Eliza and Her Monsters by Francesca Zappia
Eliza and Her Monsters isn’t published over here and yet I’ve seen so many of my bookish friends rave about it on Twitter. I loved so many things: the slow romance (in a this-is-basically-a-friendship kind of way), the fandom chat, the discussion of online friendships vs. making new “real life” friends, the excellent family dynamic (Eliza’s parents actually play a huge role!), and the realistic portrayal of anxiety and depression, to name a few. I mean, Eliza attends a party in a bookshop for goodness sake. What’s not to like?
Eliza Mirk is shy in real life, but online she’s the super famous webcomic artist, LadyConstellation. And no one knows. But when Wallace joins her school and Eliza discovers he’s a huge fan, there’s a risk that her identity might be revealed… I finished Eliza and Her Monsters in two days (quick for me!). I hated having to put it down. Like all wonderful books, I found myself thinking about it when I wasn’t reading it. I’m a child of the Internet and it will always mean something much deeper to me than to my parents and grandparents – and in that sense I related to Eliza, who is quite similar to teenage me.
Eliza and Her Monsters is Fangirl meets Radio Silence. I genuinely think if you loved them (as I did), you’ll love Eliza – I want more books like this! Francesca, please may we have a sequel with Eliza at college?
Moxie by Jennifer Mathieu
Moxie was one of last year’s most popular feminist YA novels. Viv Carter has had enough of how girls are treated at her school: the sexist dress codes, the harassment, the disgusting comments. Viv has always kept to herself, but now it’s time to recreate her mum’s Riot Grrl past – she designs a feminist zine and slowly begins to start a girl revolution.
At first, I couldn’t understand why Viv was so anxious about getting into trouble, but it’s easy to say that as an adult who knows that it isn’t the end of the world. And then I found myself getting angrier and angrier. At the boys, at the school, at the parents. Maybe I’m fortunate because I don’t think my school would’ve reacted the same way; I don’t think girls were targeted when it came to the dress code, and I like to think that they’d have dealt with sexual assault severely. But maybe I was oblivious. Maybe I didn’t see it because it didn’t happen to me.

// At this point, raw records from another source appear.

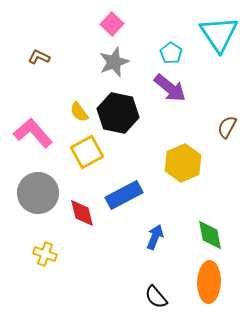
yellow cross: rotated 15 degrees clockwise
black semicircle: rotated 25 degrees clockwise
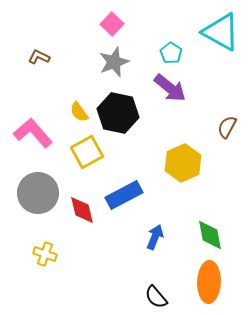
cyan triangle: moved 2 px right, 2 px up; rotated 27 degrees counterclockwise
red diamond: moved 3 px up
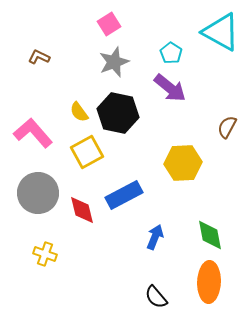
pink square: moved 3 px left; rotated 15 degrees clockwise
yellow hexagon: rotated 21 degrees clockwise
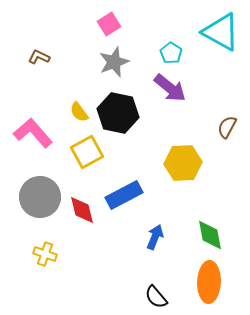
gray circle: moved 2 px right, 4 px down
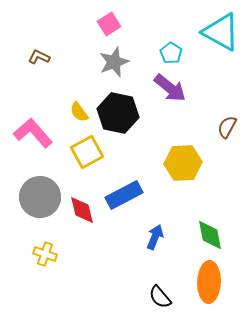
black semicircle: moved 4 px right
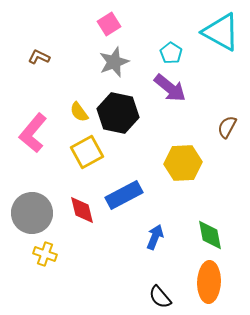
pink L-shape: rotated 99 degrees counterclockwise
gray circle: moved 8 px left, 16 px down
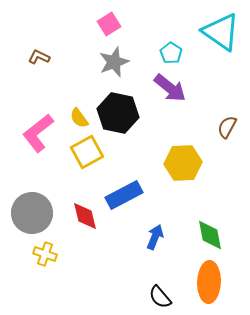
cyan triangle: rotated 6 degrees clockwise
yellow semicircle: moved 6 px down
pink L-shape: moved 5 px right; rotated 12 degrees clockwise
red diamond: moved 3 px right, 6 px down
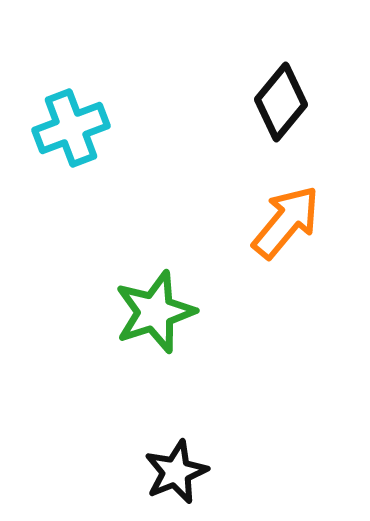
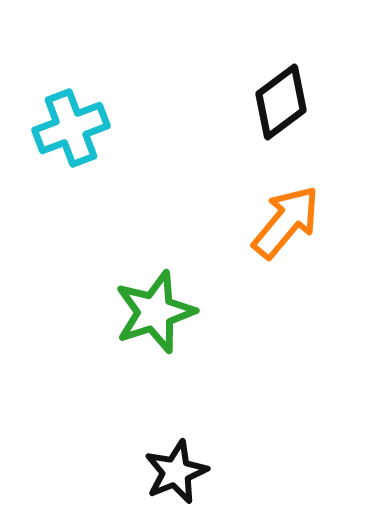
black diamond: rotated 14 degrees clockwise
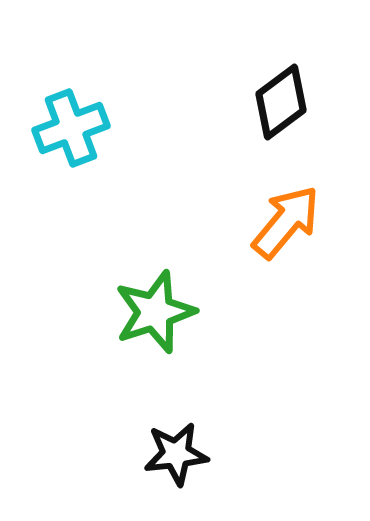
black star: moved 18 px up; rotated 16 degrees clockwise
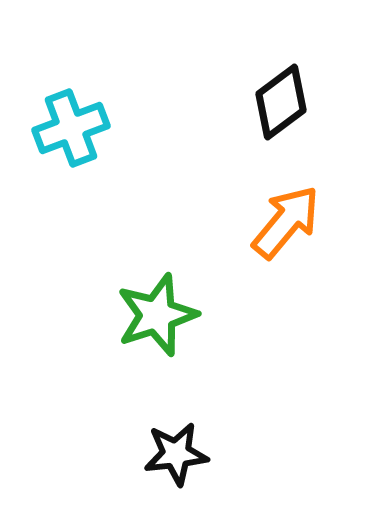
green star: moved 2 px right, 3 px down
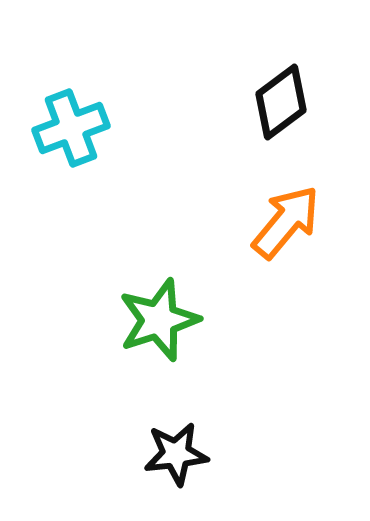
green star: moved 2 px right, 5 px down
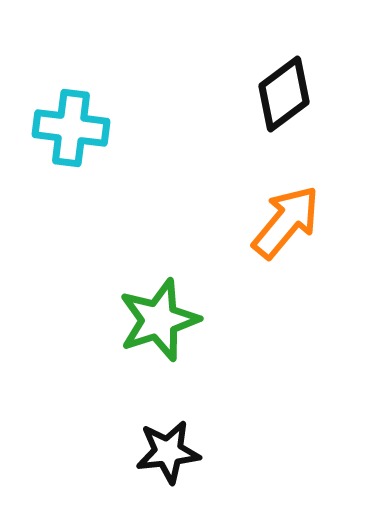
black diamond: moved 3 px right, 8 px up
cyan cross: rotated 28 degrees clockwise
black star: moved 8 px left, 2 px up
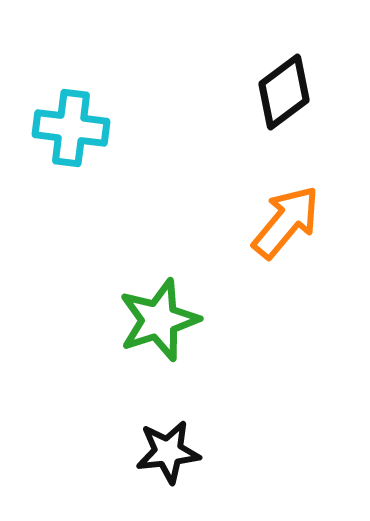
black diamond: moved 2 px up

Viv’s character development was fantastic. She never did anything out of character but was a different person by the end of the book. Moxie shows healthy, strong female friendships. It’s a brilliant book for teenagers, especially those who shy away from the word “feminist”. I want so many people to borrow Moxie off me!
Stargazing for Beginners by Jenny McLachlan
Jenny McLachlan’s stories make me feel warm and fuzzy inside, and Stargazing for Beginners was no different. From the lovely opening scene describing a young Meg sitting in a cardboard spaceship that her grandfather made her, I knew it was going to be a powerful story – I love YA novels featuring female characters with a passion for science.
15-year-old Meg is forced to grow up fast when her mother takes off on a somewhat charitable trip for ten days, leaving Meg to take care of her baby sister Elsa alone. As if that wasn’t stressful enough, she needs to work on her competition entry – the prize is a visit to the NASA headquarters. Meg. Must. Go.
Stargazing for Beginners is a stunning story. It’s exciting to see a teenage girl so determined to become an astronaut, fighting everyone who laughs at her ambition. I couldn’t help but feel angry at Meg’s mother. She’s selfish! And irresponsible, under the guise of being helpful. As for Meg’s grandfather, you can’t help but love him, even if he’s a little reckless. He encourages Meg to be a better version of herself, one who cares less about what people think and allows herself to shine.
Stargazing for Beginners even encouraged me to vote for Valentina Tereshkova – the first woman in space – in this poll of fantastically great women who made history.